I’ve had the best luck with Detroit Dark Red from Territorial Seed. A packet runs about $2.89 and I get two or three successions out of it. Chioggia is the candy-striped one my daughters think looks too pretty to eat, so I grow that too. Mostly just to watch them be indecisive about it.

Beet seeds germinate well when soil temps are between 50 and 85 degrees. We’re well inside that range right now. Direct sow them about half an inch deep, thin to 3 inches apart once they’re up, and try not to skip the thinning like I did my first two seasons. Crowded beets give you a lot of greens and very sad little roots. Learn from my poor choices.

Beans Before the Window Closes

You’ve got maybe until August 10th or so for beans, give or take. Bush beans need 50 to 60 days, and they really do not want to be caught by a hard frost at the end. So this one has some actual urgency to it. I’m not being dramatic, that’s just the math.

Bush beans are a better call than pole beans at this point. Pole beans take longer and need the infrastructure, and you don’t want to be stringing up a trellis for a harvest that might not happen. Bush beans, you just scatter them, cover them an inch deep, and they mostly handle themselves. Provider and Contender are both reliable here and I’ve found both at Sky Nursery and occasionally in the seed bins at the McLendon’s in Redmond for around $1.79 a packet.

One thing I got wrong my first time doing this: I watered the bean bed the same way I was watering everything else in August, which is to say, aggressively. Beans don’t love sitting in wet soil waiting to germinate. They rot. I lost most of a planting that way and stood there for a week wondering why nothing was coming up before I figured it out. Water them in when you plant, then back off until you see sprouts.

Prep the Bed Without Spending Much

If your beds have been growing something all summer, give them a little help before you replant. I rake out any old debris, scratch in some compost from the pile out back (free, obviously), and call it done. No full soil amendment at this point in the season. There’s enough fertility left from the spring if you’re not planting the same family in the same spot twice.

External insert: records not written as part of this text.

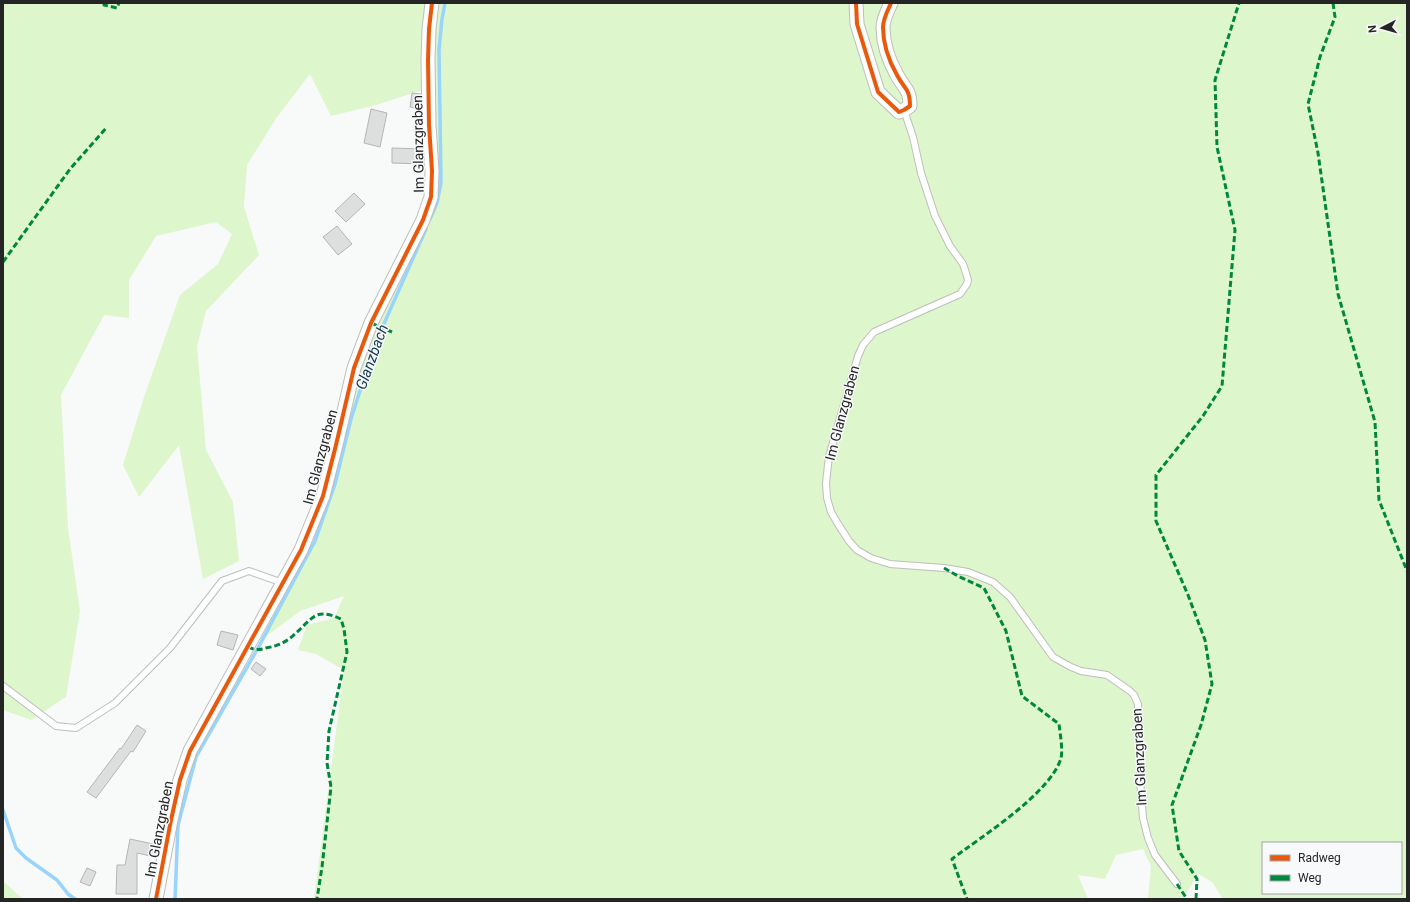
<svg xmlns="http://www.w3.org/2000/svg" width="1410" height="902" viewBox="0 0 1410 902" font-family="Roboto,sans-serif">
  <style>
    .green { fill: #def6cb; fill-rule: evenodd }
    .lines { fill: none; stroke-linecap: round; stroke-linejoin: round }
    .stream { stroke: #98d4fc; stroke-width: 3.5 }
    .building { fill: #dddede; stroke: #b5b5b6 }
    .service-casing { stroke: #bdbebe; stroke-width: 8 }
    .minor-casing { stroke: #bdbebe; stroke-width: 15 }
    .service { stroke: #fefefe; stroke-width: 6 }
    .minor { stroke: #fefefe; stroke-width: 13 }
    .quiet { stroke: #00873e; stroke-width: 3; stroke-dasharray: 6 3; stroke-linecap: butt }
    .cycleway-casing { stroke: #f7f9fa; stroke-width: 6 }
    .cycleway { stroke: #e8590c; stroke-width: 4 }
    .labels { text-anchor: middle; stroke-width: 3; stroke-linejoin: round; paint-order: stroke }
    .street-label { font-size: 14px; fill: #252526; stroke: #f7f9fa }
    .water-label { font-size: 15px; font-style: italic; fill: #11364d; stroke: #f7f9fa }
  </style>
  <rect width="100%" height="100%" fill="#f8f9f9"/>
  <path class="green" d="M 3,3 L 1407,3 L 1407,899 L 1223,899 L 1212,882 L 1198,874 L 1183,899 L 1151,899 L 1148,898 L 1151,866 L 1143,849 L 1116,855 L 1105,879 L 1078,875 L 1088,899 L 314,899 L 344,670 L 316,654 L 298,650 L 307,625 L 334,618 L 344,596 L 300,611 L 264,638 L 308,556 L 345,435 L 356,387 L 370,340 L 432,214 L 432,87 L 376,105 L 331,116 L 310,74 L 277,117 L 247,165 L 244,207 L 259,255 L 206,311 L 197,346 L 206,450 L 233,502 L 239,561 L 203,579 L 179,445 L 139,497 L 123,465 L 144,397 L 180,295 L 218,264 L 232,234 L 216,222 L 156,236 L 129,280 L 129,318 L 104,315 L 61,395 L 68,528 L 80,611 L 66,697 L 31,720 L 3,710 ZM 1263,843 L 1401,843 L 1401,893 L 1263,893 Z
    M 3,881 L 23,899 L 3,899 Z"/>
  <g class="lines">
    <path class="stream" d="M 430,219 L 437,203 L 441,183 L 439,49 L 442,19 L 445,3
      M 3,810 L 16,848 L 26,858 L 57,880 L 68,894 L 75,899
      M 175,899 L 178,825 L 196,757 L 258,648 L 315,541 L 335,484 L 351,419 L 375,344 L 426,229"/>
  </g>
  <path class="building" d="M 412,93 L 421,94 L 420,109 L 410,107 Z
    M 371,109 L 387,113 L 380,147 L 364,143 Z
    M 392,148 L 423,149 L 424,164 L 392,163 Z
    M 354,193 L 365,204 L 346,222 L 335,211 Z
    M 337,226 L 352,244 L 338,255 L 323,237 Z
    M 221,631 L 238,635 L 233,650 L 217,645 Z
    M 256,662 L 266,669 L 260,676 L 251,669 Z
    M 137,725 L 146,731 L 133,752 L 131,751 L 96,798 L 87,792 L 120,748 L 121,749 Z
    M 130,839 L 158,845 L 155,857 L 137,853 L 137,894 L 116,894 L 117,865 L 125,865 Z
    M 87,868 L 96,872 L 90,886 L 80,882 Z"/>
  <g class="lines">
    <g class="service-casing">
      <path id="service" d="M 904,110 L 913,137 L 921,173 L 935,216 L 950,246 L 963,264 L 966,273 L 968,280 L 967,284 L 960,294 L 874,332 L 863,345 L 858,356 L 829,456 L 826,483 L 827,498 L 831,512 L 838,524 L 849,541 L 857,550 L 871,558 L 890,564 L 944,568 L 968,572 L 993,582 L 1010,597 L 1053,657 L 1071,667 L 1081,671 L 1107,675 L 1130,691 L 1134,695 L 1138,704 L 1140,752 L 1140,780 L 1143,818 L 1148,838 L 1155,855 L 1177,884
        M 3,686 L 56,726 L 76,728 L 115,703 L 170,648 L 222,581 L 249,571 L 283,583"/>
    </g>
    <g class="minor-casing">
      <path id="minor" d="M 856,3 L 857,24 L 878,92 L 899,112 L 904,110 L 910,106 C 910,88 904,89 897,75 C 889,61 883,43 883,27 C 883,19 888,10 891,3
        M 156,899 L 171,820 L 180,780 L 190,751 L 301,550 L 323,496 L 336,445 L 354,368 L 371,323 L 423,220 L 431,197 L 432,171 L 429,125 L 428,60 L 429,29 L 432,3"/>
    </g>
    <use href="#service" class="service"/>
    <use href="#minor" class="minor"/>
    <path class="quiet" d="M 104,3 L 104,5 L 117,8 L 119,3
      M 1333,3 L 1335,17 L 1320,57 L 1308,104 L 1318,153 L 1338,294 L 1375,422 L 1379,500 L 1407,571
      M 3,262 L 70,169 L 107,127
      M 371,323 L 392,332
      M 3,467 L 4,467
      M 944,568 L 958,576 L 984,588 L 1006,631 L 1022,696 L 1059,724 C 1060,733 1063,750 1061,758 C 1051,793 981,837 952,859 L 967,899
      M 248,647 C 254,650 260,650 266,648 C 278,646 287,642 296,633 C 303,627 309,619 317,615 C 325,612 334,616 341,619 L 344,629 L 347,652 L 329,731 L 327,763 L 331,787 L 322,867 L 317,899
      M 1177,884 L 1187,899
      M 1196,899 L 1197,879 L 1179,851 L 1172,805 L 1201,725 L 1212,684 L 1205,640 L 1188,595 L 1156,521 L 1156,475 L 1203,416 L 1222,386 L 1235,230 L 1217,147 L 1215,80 L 1239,3"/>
    <g class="cycleway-casing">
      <path id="cycleway" d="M 856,3 L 857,24 L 878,92 L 899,112 L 904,110 L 910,106 C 910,88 904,89 897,75 C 889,61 883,43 883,27 C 883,19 888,10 891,3
        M 156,899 L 171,820 L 180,780 L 190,751 L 301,550 L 323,496 L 336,445 L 354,368 L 371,323 L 423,220 L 431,197 L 432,171 L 429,125 L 428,60 L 429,29 L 432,3"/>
    </g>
    <use href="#cycleway" class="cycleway"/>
  </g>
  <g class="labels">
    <g class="street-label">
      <text transform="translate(418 144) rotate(-91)" y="5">Im Glanzgraben</text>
      <text transform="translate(842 413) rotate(-75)" y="5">Im Glanzgraben</text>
      <text transform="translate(320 457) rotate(-75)" y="5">Im Glanzgraben</text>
      <text transform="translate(1139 757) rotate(-93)" y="5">Im Glanzgraben</text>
      <text transform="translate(159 829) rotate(-79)" y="5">Im Glanzgraben</text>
    </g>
    <g class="water-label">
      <text transform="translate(372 357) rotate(-70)" y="5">Glanzbach</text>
    </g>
  </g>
  <rect width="1410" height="902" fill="none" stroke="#252526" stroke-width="8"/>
  <rect x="1262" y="842" width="140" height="52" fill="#f7f9fa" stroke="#a3a4a5"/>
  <rect x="1270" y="855" width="20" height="6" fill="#e8590c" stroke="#a3a4a5"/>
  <text x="1298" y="862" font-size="12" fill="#252526">Radweg</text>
  <rect x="1270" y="875" width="20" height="6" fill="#00873e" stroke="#a3a4a5"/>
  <text x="1298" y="882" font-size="12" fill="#252526">Weg</text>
  <g transform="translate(1382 28) rotate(264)" stroke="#f7f9fa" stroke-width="3" paint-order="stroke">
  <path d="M0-3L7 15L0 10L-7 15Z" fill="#252526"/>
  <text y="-6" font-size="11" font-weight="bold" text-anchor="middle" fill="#252526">N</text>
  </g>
</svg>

Beets and beans don’t need the same soil anyway, which is convenient since they’re going in different beds. Beets want something loose and not too nitrogen-heavy or you get leaves and no roots. Beans fix their own nitrogen, so they basically don’t need anything. It’s the most low-maintenance corner of my garden right now and I appreciate that in late summer when I’m already a little over it.

The Cover Situation

Here in Redmond, the first frost usually shows up sometime in mid to late October. Most years it’s a light one first, which beets shrug off completely. But beans will die at the first sign of frost, so keep an eye on the forecast in October and have a row cover ready. I use a cheapo roll of Agribon-19 I got at the PNW Ag Show for $14.50 a few years ago and it’s still going. Throw it over the beans when the forecast dips below 35 and you’ll buy yourself another week or two easy.

Beets can stay in the ground even after a frost or two. They’re practically smug about it.

Anyway, the point is there’s still time. August feels late but it isn’t, not for these two. Get the seeds in the ground this week and by the time you’re raking leaves you’ll be pulling beets too. I call that a pretty good turnip for the season. (I’m not sorry.)